• _Required action 1_
According to the Windsloe Mansion Adventure article, who is named as the author in the first line of the TRS-80 source code?

• _Document text_
Windsloe Mansion Adventure (1982)   7 comments

1981 saw 7 games published by Softside for the Adventure of the Month Club (June, July, August, September, October, November, December), a series curated by Peter Kirsch. The series was for TRS-80, Atari, and Apple II; it seems whatever game was used (contributed by readers of Softside, or written by Kirsch himself) was then ported to the other platforms by Kirsch.

With Windsloe House Adventure all 3 ports are available, but it’s fairly certain the TRS-80 is the original. The first line of TRS-80 source code gives the author as David Steenson, another in the long line of authors who tried their hand at one and only one adventure game.

The author’s name is scrubbed out of both the Atari and Apple ports (“(C) 1982 SOFTSIDE PUBLICATIONS”), but I’m still going to stick with the Atari version due to an unusual control decision with TRS-80: after a “special message” the game pauses and asks you to hit the “CLEAR” button as opposed to ENTER or RETURN.

TRS-80 Model 4P keyboard, via eBay. Notice the placement of CLEAR compared to ENTER.

My emulator mapping for CLEAR isn’t terrible (the HOME key) but it feels very alien to use (and it has to be done often). Both the Apple and Atari versions sensibly just ask you to hit ENTER/RETURN to get out of a paused screen.

From Softside, January 1982.

The text is a bit tiny, so let me help you out:

In the dungeon of Windsloe Mansion the world-famous Pumpkin Man is being held prisoner. An underground passage connects the mansion to the Blair house, whose owners have agreed to assist you in rescuing the prisoner. Will you succeed in overcoming both the human and the supernatural creatures who are rumored to inhabit Windsloe Mansion?

The premise feels kind of askew; we’re rescuing a Pumpkin Man from a haunted house? That’s sort of like rescuing a koopa from Bowser Castle. The bit about the Blair is an odd toss in, but essentially where in a town with two houses (Windsloe and Blair) and the front door of the Windsloe’s is locked, but there’s a (not-hidden) passage in the Blair’s house that connects.

The map below shows the layout. White is the starting town, yellow is the Blair house, red is the main part of the Windsloe house, purple is the secret underground portion.

The interface is one we haven’t quite seen before.

To the top is the room description, to the left an oversized place to list objects (they’re listed just going down, not left-to-right, so it needs a bit of room). Any results of actions display below WHAT DO I DO?

The “directions” can be thought of as a light board; if NORTH isn’t possible that word is turned off but everything else stays in position, so it isn’t exactly a “list”. Below it is where names of monsters flash, and below that, the PRESS RETURN prompt which flashes whenever the game is waiting for you to finish reading a message (which on TRS-80, remember, is CLEAR). I’ve demonstrated this with the animation below:

Other than BLINK tags no longer being used for good reason, the method of enemy display is a serious problem, due to the lack of persistence. If for some reason you miss the name, or want to step away from the computer and step back, there’s no way to tell what you’re facing, and while some of the enemies are “neutral” and just there to give out points if you eliminate them, some of them kill on the very next move unless you do the right action. (Also, this is entirely not the original author’s fault, but if you have the emulator speed cranked to maximum, like I did first testing the Apple II version of the game, you can have an enemy name blink without even seeing it. I died from a werewolf without any understanding of what was going on.)

• _Data in this exercise_
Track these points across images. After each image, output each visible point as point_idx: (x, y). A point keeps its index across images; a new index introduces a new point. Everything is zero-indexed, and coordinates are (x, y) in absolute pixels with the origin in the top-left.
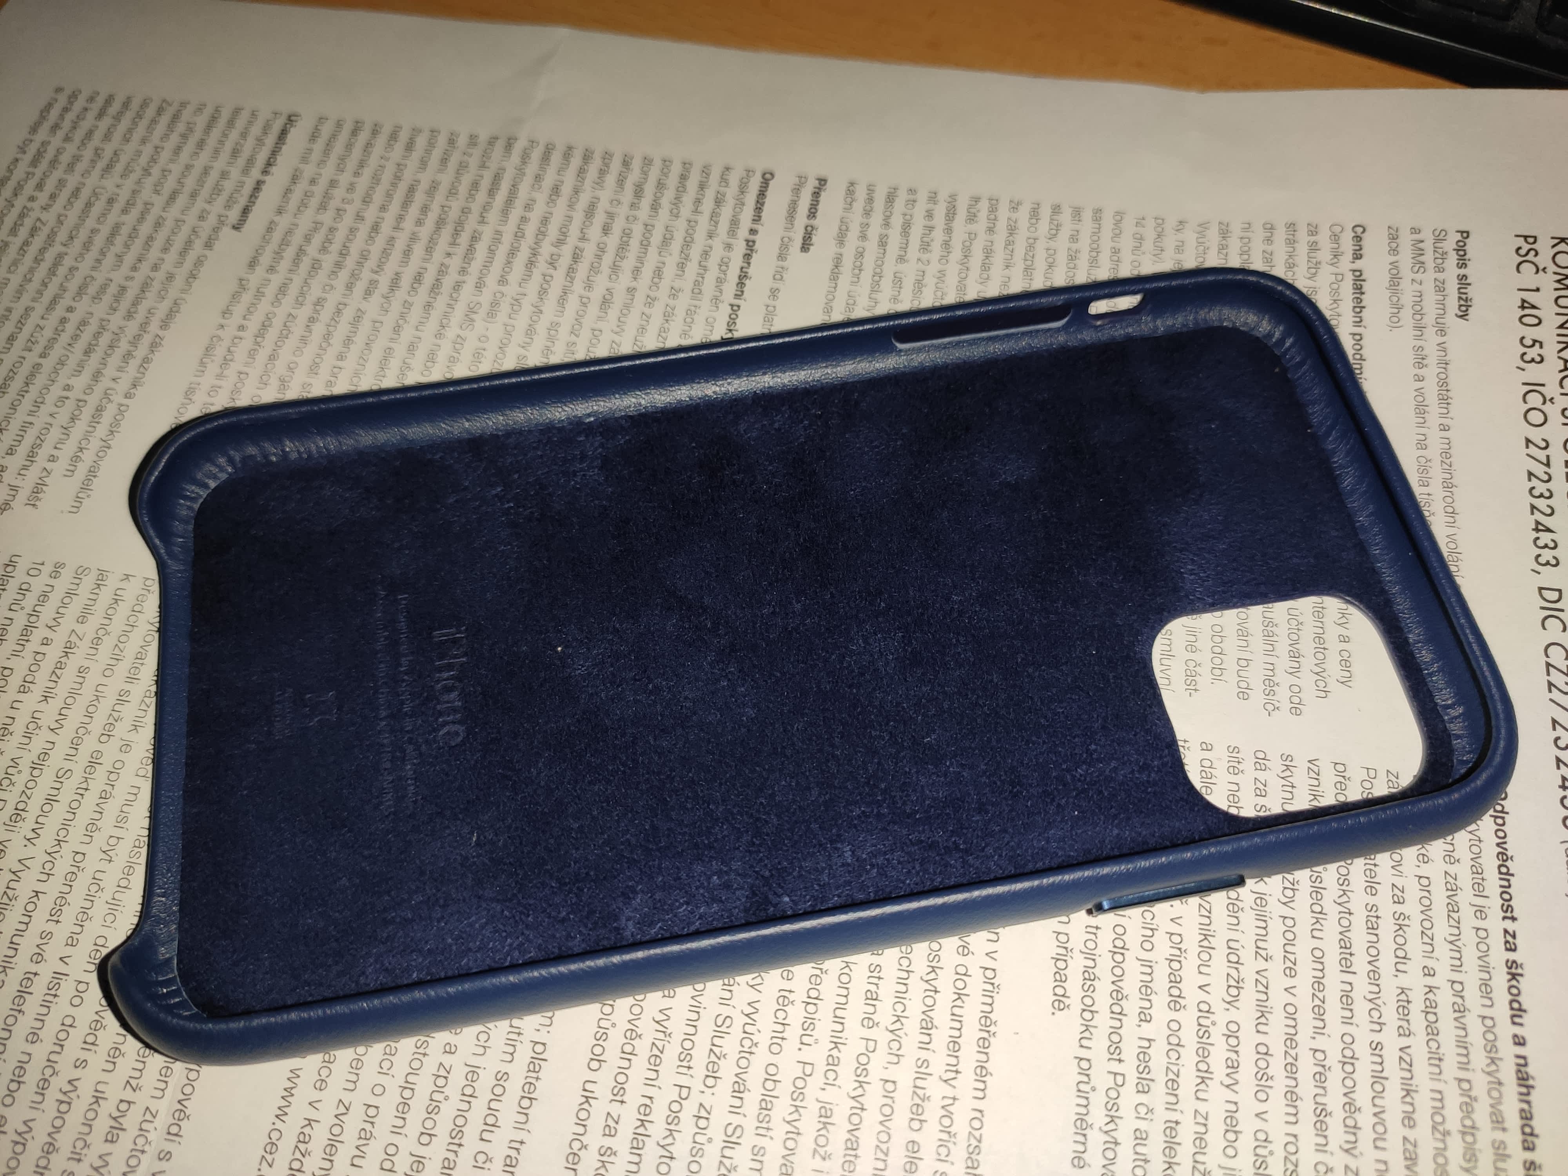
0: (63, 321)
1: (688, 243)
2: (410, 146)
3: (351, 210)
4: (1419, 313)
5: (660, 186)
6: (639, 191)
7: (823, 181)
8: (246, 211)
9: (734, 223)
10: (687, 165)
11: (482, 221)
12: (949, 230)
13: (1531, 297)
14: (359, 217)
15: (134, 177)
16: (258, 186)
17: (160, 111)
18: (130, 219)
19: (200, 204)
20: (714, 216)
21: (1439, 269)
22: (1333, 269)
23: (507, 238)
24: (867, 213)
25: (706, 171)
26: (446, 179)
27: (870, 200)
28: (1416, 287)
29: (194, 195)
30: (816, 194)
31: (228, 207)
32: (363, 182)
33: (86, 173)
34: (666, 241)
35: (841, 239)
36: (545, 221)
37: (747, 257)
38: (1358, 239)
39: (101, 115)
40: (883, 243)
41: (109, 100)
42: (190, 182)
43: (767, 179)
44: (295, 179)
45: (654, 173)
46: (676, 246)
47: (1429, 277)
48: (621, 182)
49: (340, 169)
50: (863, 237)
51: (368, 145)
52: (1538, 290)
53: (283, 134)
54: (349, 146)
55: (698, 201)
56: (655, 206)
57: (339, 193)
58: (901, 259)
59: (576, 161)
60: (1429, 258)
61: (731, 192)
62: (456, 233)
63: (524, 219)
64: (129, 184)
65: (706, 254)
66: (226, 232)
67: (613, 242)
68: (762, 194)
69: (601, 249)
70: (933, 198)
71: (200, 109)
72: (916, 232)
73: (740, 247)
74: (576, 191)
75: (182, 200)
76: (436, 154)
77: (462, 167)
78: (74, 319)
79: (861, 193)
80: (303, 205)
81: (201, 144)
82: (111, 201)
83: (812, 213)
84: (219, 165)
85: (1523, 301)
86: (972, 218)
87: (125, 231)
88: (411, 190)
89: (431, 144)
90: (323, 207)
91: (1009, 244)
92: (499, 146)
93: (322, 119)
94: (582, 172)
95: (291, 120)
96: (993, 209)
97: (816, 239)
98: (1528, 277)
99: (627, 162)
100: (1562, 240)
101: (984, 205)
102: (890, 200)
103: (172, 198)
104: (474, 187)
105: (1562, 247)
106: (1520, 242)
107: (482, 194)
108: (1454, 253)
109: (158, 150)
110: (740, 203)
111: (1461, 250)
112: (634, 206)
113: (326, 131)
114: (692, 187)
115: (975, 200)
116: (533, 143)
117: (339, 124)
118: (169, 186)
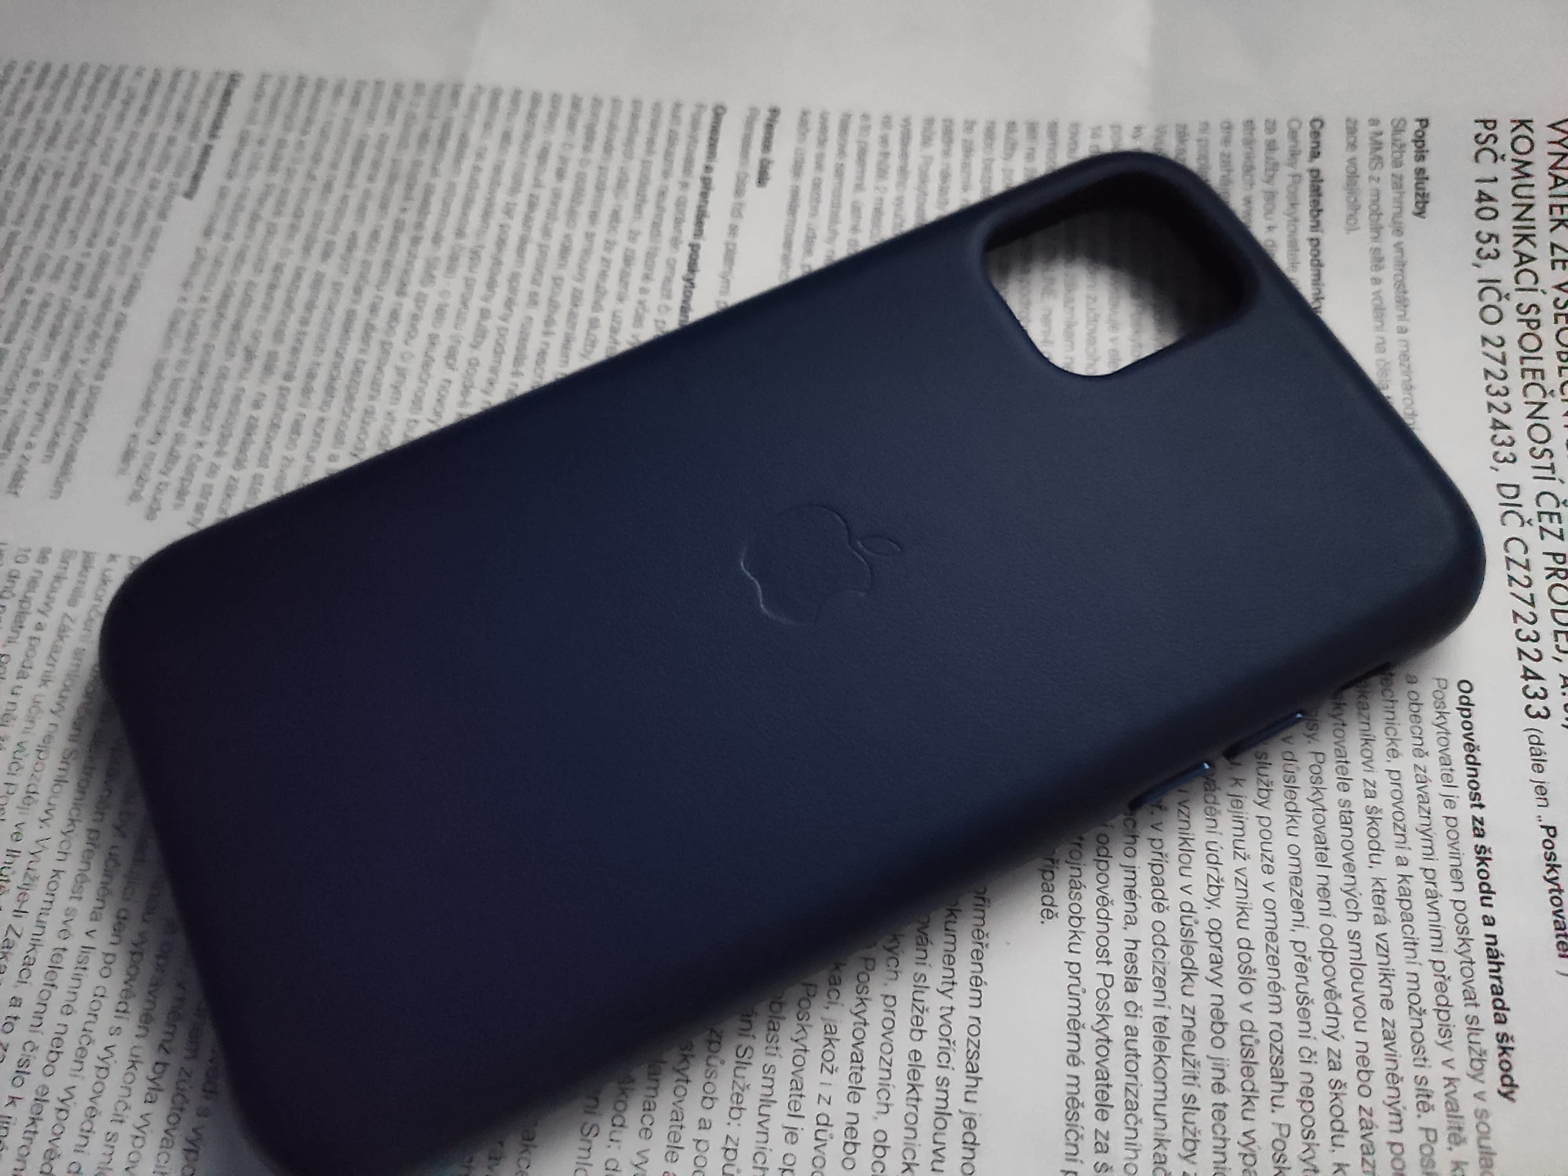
0: (24, 303)
1: (644, 182)
2: (355, 101)
3: (301, 170)
4: (1376, 213)
5: (612, 126)
6: (590, 134)
7: (775, 112)
8: (196, 178)
9: (689, 162)
10: (637, 104)
11: (434, 171)
12: (904, 155)
13: (1488, 188)
14: (311, 176)
15: (78, 148)
16: (206, 151)
17: (98, 79)
18: (80, 192)
19: (149, 173)
20: (668, 155)
21: (1397, 163)
22: (1290, 170)
23: (461, 190)
24: (822, 142)
25: (657, 108)
26: (394, 131)
27: (824, 128)
28: (1374, 184)
29: (142, 164)
30: (769, 127)
31: (178, 173)
32: (311, 140)
33: (31, 146)
34: (621, 184)
35: (797, 169)
36: (498, 169)
37: (704, 195)
38: (1316, 134)
39: (39, 85)
40: (839, 172)
41: (46, 69)
42: (137, 150)
43: (718, 113)
44: (243, 139)
45: (605, 114)
46: (632, 187)
47: (1386, 172)
48: (571, 125)
49: (287, 127)
50: (819, 166)
51: (314, 101)
52: (1496, 180)
53: (227, 94)
54: (295, 104)
55: (651, 142)
56: (608, 148)
57: (288, 152)
58: (859, 187)
59: (525, 105)
60: (1387, 153)
61: (684, 129)
62: (409, 187)
63: (477, 169)
64: (74, 156)
65: (662, 194)
66: (179, 201)
67: (568, 187)
68: (715, 130)
69: (556, 195)
70: (887, 122)
71: (139, 73)
72: (872, 159)
73: (696, 186)
74: (527, 137)
75: (131, 169)
76: (383, 107)
77: (410, 118)
78: (35, 300)
79: (814, 123)
80: (253, 167)
81: (144, 110)
82: (58, 175)
83: (767, 145)
84: (165, 131)
85: (1481, 193)
86: (927, 141)
87: (75, 206)
88: (361, 145)
89: (377, 96)
90: (273, 168)
91: (966, 166)
92: (446, 93)
93: (265, 77)
94: (531, 116)
95: (234, 79)
96: (948, 132)
97: (772, 171)
98: (1487, 167)
99: (576, 104)
100: (1523, 123)
101: (938, 127)
102: (844, 128)
103: (120, 169)
104: (424, 138)
105: (1523, 131)
106: (1480, 128)
107: (431, 147)
108: (1413, 144)
109: (100, 118)
110: (693, 140)
111: (1420, 140)
112: (587, 148)
113: (270, 89)
114: (644, 124)
115: (929, 122)
116: (480, 89)
117: (283, 81)
118: (116, 156)
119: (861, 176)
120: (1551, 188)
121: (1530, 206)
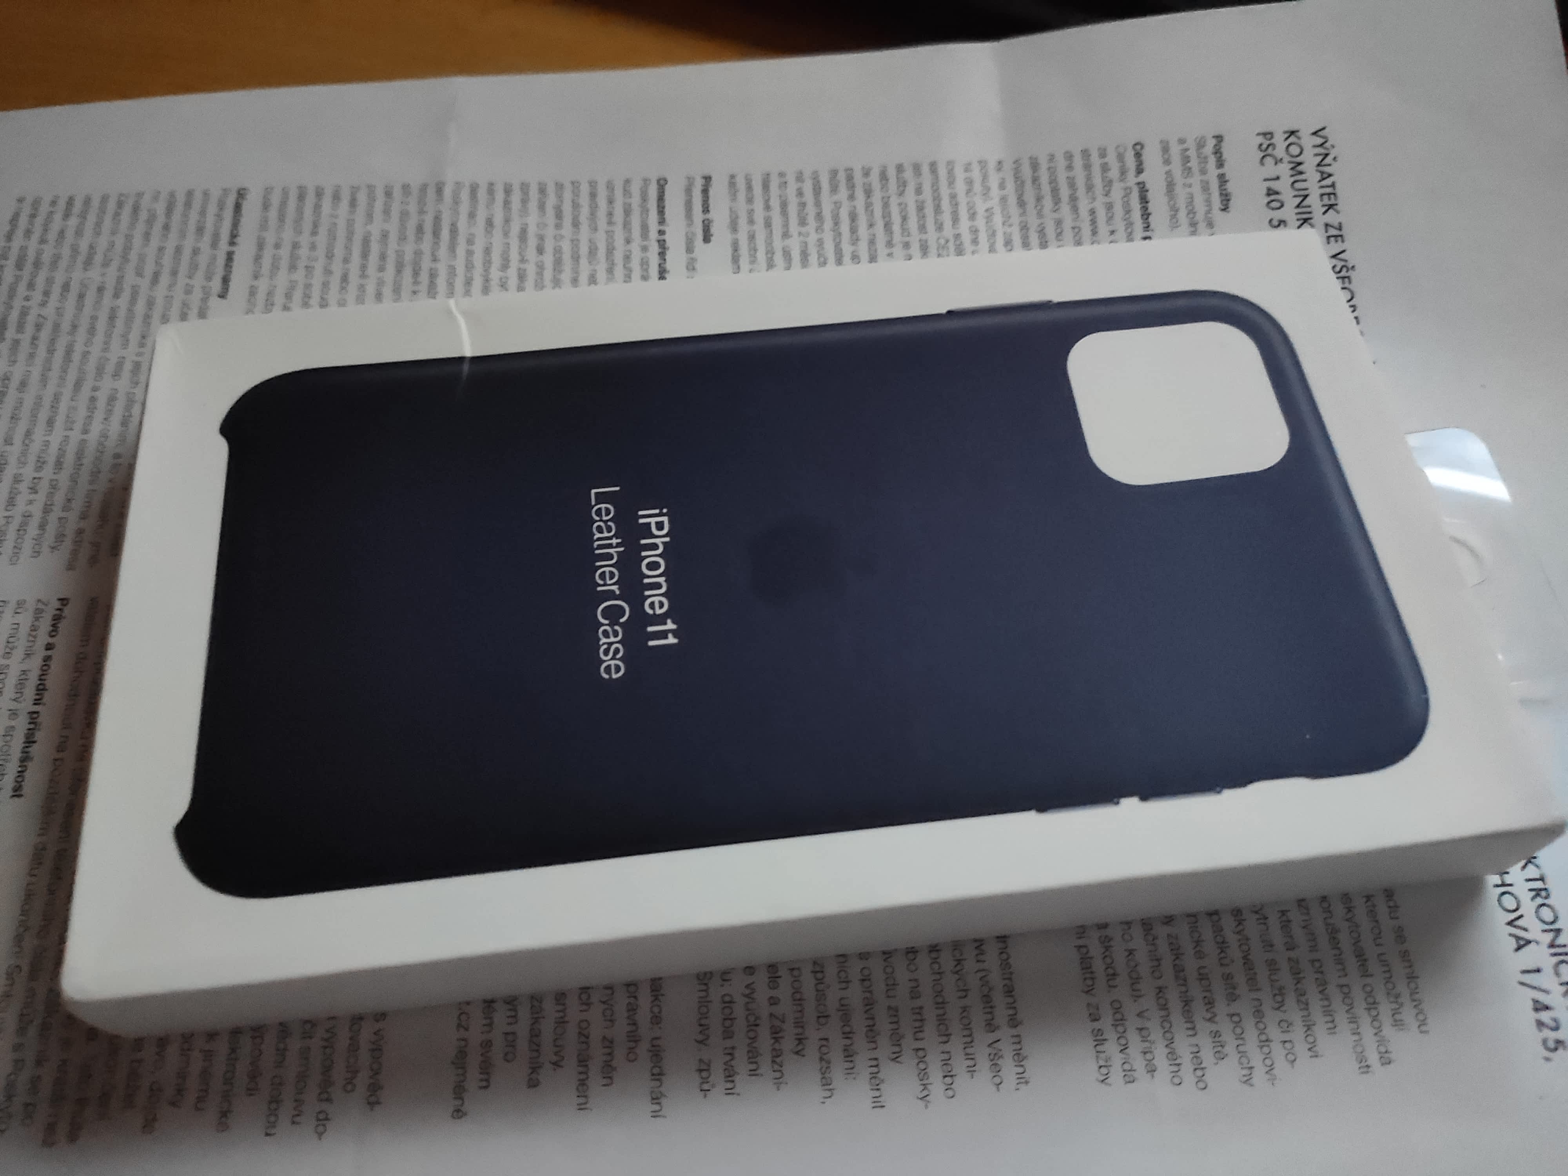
0: (93, 399)
1: (610, 251)
2: (353, 203)
3: (318, 266)
4: (1191, 212)
5: (576, 206)
6: (559, 215)
7: (708, 179)
8: (226, 281)
9: (645, 228)
10: (593, 184)
11: (435, 260)
12: (818, 204)
13: (1274, 185)
14: (328, 272)
15: (115, 265)
16: (230, 257)
17: (120, 205)
18: (123, 302)
19: (182, 280)
20: (627, 225)
21: (1203, 172)
22: (1122, 185)
23: (460, 270)
24: (750, 200)
25: (610, 186)
26: (393, 228)
27: (749, 188)
28: (1188, 190)
29: (174, 273)
30: (705, 191)
31: (209, 278)
32: (322, 239)
33: (70, 268)
34: (593, 252)
35: (734, 226)
36: (487, 251)
37: (662, 254)
38: (1138, 155)
39: (67, 215)
40: (768, 224)
41: (70, 202)
42: (167, 261)
43: (662, 184)
44: (261, 246)
45: (568, 196)
46: (601, 253)
47: (1196, 180)
48: (542, 207)
49: (298, 231)
50: (751, 222)
51: (317, 207)
52: (1278, 178)
53: (238, 207)
55: (610, 215)
56: (576, 224)
57: (304, 252)
58: (786, 235)
59: (500, 196)
60: (1194, 163)
61: (636, 201)
62: (416, 273)
63: (470, 253)
64: (112, 272)
65: (627, 258)
66: (214, 302)
67: (548, 259)
68: (661, 198)
69: (541, 267)
70: (800, 178)
71: (156, 197)
72: (793, 210)
73: (655, 248)
74: (507, 221)
75: (165, 278)
76: (379, 205)
77: (404, 215)
78: (102, 397)
79: (741, 184)
80: (275, 267)
81: (166, 227)
82: (101, 290)
83: (706, 209)
84: (188, 244)
85: (1269, 189)
86: (834, 189)
87: (122, 313)
88: (366, 242)
89: (372, 198)
90: (293, 267)
91: (868, 206)
92: (431, 193)
93: (268, 191)
94: (507, 203)
95: (241, 194)
96: (850, 178)
97: (714, 230)
98: (1270, 169)
99: (542, 190)
100: (1292, 133)
101: (842, 176)
102: (766, 186)
103: (156, 278)
104: (420, 229)
105: (1292, 139)
106: (1260, 139)
107: (428, 236)
108: (1213, 156)
109: (129, 238)
110: (645, 211)
111: (1218, 152)
112: (558, 226)
113: (275, 200)
114: (602, 202)
115: (834, 173)
116: (458, 185)
117: (285, 192)
118: (149, 269)
119: (786, 225)
120: (1320, 181)
121: (1306, 196)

• _Required action 2_
Reproduce the stretch of the records from their start through the line containing "14: (359, 217)", leaving out the pictures.

• _Expected answer 1_
David Steenson.

• _Expected answer 2_
Track these points across images. After each image, output each visible point as point_idx: (x, y). A point keeps its index across images; a new index introduces a new point. Everything is zero-indexed, and coordinates are (x, y) in absolute pixels with the origin in the top-left.
0: (63, 321)
1: (688, 243)
2: (410, 146)
3: (351, 210)
4: (1419, 313)
5: (660, 186)
6: (639, 191)
7: (823, 181)
8: (246, 211)
9: (734, 223)
10: (687, 165)
11: (482, 221)
12: (949, 230)
13: (1531, 297)
14: (359, 217)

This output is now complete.